Article by Mr. Muhannad M. Hameed, Co-founder of The Station, about his trip to Japan (Invited by the Government of Japan between the 25th of February and 3rd of March).


Japan, the country that never came up to my mind that I might visit, Far East, one of the top countries in the world, childhood dream, and the source of motivational legend superheroes.
My first days in Japan were in Tokyo, long hours I spent walking in the streets trying to explore this fantastic city. Heavy traffic, millions of people getting into the metro in seconds, system and system and system, a system that manage every single detail in everyday life.
Talking about the details, the Japanese are anxious about more information and literally in everything they do. Anyone who did not use to deal with this much of details (like me) can quickly notice that, in the statues in public parks, fences of the emperor palace, buildings architecture, streets designs, and the list is countless.

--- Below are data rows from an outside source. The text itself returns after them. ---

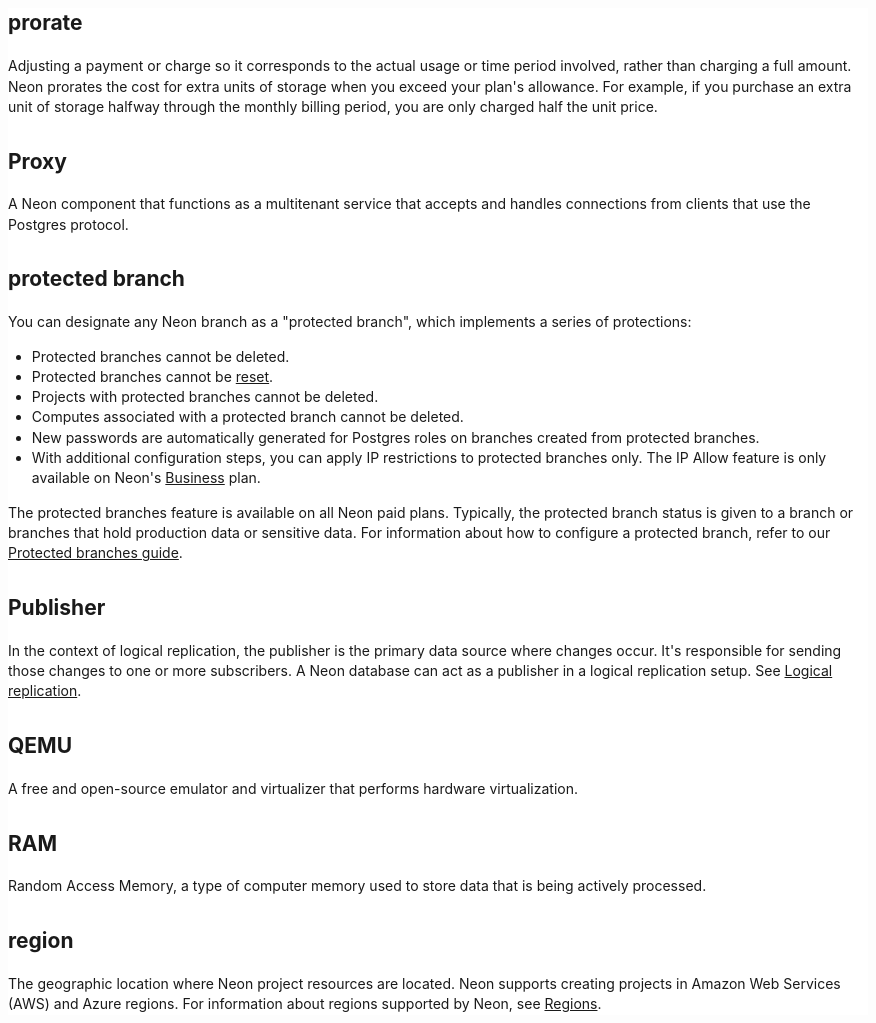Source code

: ## prorate

Adjusting a payment or charge so it corresponds to the actual usage or time period involved, rather than charging a full amount. Neon prorates the cost for extra units of storage when you exceed your plan's allowance. For example, if you purchase an extra unit of storage halfway through the monthly billing period, you are only charged half the unit price.

## Proxy

A Neon component that functions as a multitenant service that accepts and handles connections from clients that use the Postgres protocol.

## protected branch

You can designate any Neon branch as a "protected branch", which implements a series of protections:

- Protected branches cannot be deleted.
- Protected branches cannot be [reset](/docs/manage/branches#reset-a-branch-from-parent).
- Projects with protected branches cannot be deleted.
- Computes associated with a protected branch cannot be deleted.
- New passwords are automatically generated for Postgres roles on branches created from protected branches.
- With additional configuration steps, you can apply IP restrictions to protected branches only. The IP Allow feature is only available on Neon's [Business](/docs/introduction/plans#business) plan.

The protected branches feature is available on all Neon paid plans. Typically, the protected branch status is given to a branch or branches that hold production data or sensitive data. For information about how to configure a protected branch, refer to our [Protected branches guide](/docs/guides/protected-branches).

## Publisher

In the context of logical replication, the publisher is the primary data source where changes occur. It's responsible for sending those changes to one or more subscribers. A Neon database can act as a publisher in a logical replication setup. See [Logical replication](/docs/guides/logical-replication-guide).

## QEMU

A free and open-source emulator and virtualizer that performs hardware virtualization.

## RAM

Random Access Memory, a type of computer memory used to store data that is being actively processed.

## region

The geographic location where Neon project resources are located. Neon supports creating projects in Amazon Web Services (AWS) and Azure regions. For information about regions supported by Neon, see [Regions](/docs/introduction/regions).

We moved to Kyoto, the former capital of Japan for practicing the ritual tea ceremony. In the beginning, I was wondering why this tea ceremony essential to be put in the program? What makes it different than any other tea? Let me tell you something, it's a totally extraordinary experience for any foreigner to have in Japan. How is that?
The traditional Japanese tea ceremony is a symbol of peace, harmony, and happiness. It's a spiritual experience that demonstrates respect through etiquette and grace, which are integral facets of Japanese culture. The tea ceremony also promotes social bonding and provides an occasion for everyone to relax and enjoy themselves away from the worries of the outside world.
Again to the details, in Japan, matcha tea ritual requires a series of precise hand movements and graceful choreography, which often requires hours of preparation. Hanging scrolls that feature famous quotes and well-known proverbs are conventional and offer thoughtful wisdom and advice to the participants. Simple flower arrangements may also be used.
Then Nara, the historical capital of Japan immersed in history, the city of temples, the town where Buddhism started in Japan. The beautiful thing about Nara, compared to Kyoto, is that the main places of interest are reasonably concentrated and can easily be reached by train and explored on foot and with distance between them and urban Nara. In the rural areas outside of Nara city are many ancient tombs, ruins and other historical relics. Many of these can be reached by train from Nara Station.
We visited one of the seven magnificent Buddhist temples and discovered the history and culture of Nara. A great opportunity to also experience Zazen meditation with monk guide. Gangoji temple is known as one of the seven magnificent temples and one of the oldest Buddhist temples of Japan. It is a UNESCO World Heritage Site and can lay claim to being one of the most ancient temples in Japan.
Zazen is considered one of the many methods from eastern spiritual traditions for attaining objectives such as mind/body health, skillful social behavior, a peaceful mind, or the resolution of various problems in life. "In Zazen, we move from the head to the heart and into our Buddha-nature." I cannot forget what a profound spiritual experience this was     .
The last step in Japan was Hiroshima, upon arrival in Hiroshima for the first time, so much hurt and pain as we strolled through the park with different statues/erected features/folded cranes reminding us of the event on 6 Aug 1945!
Standing at the Cenotaph, you can see the Atomic Bomb Dome framed by the arch. What a moving site. Ladies put fresh flowers on the Cenotaph every day, in memory of all those who lost their lives.
It is hard to imagine that on 6 Aug 1945, at 8:15 over 90,000 lives were lost in a split second. A very moving place where you can sit and reflect on the events, and think how lucky you are.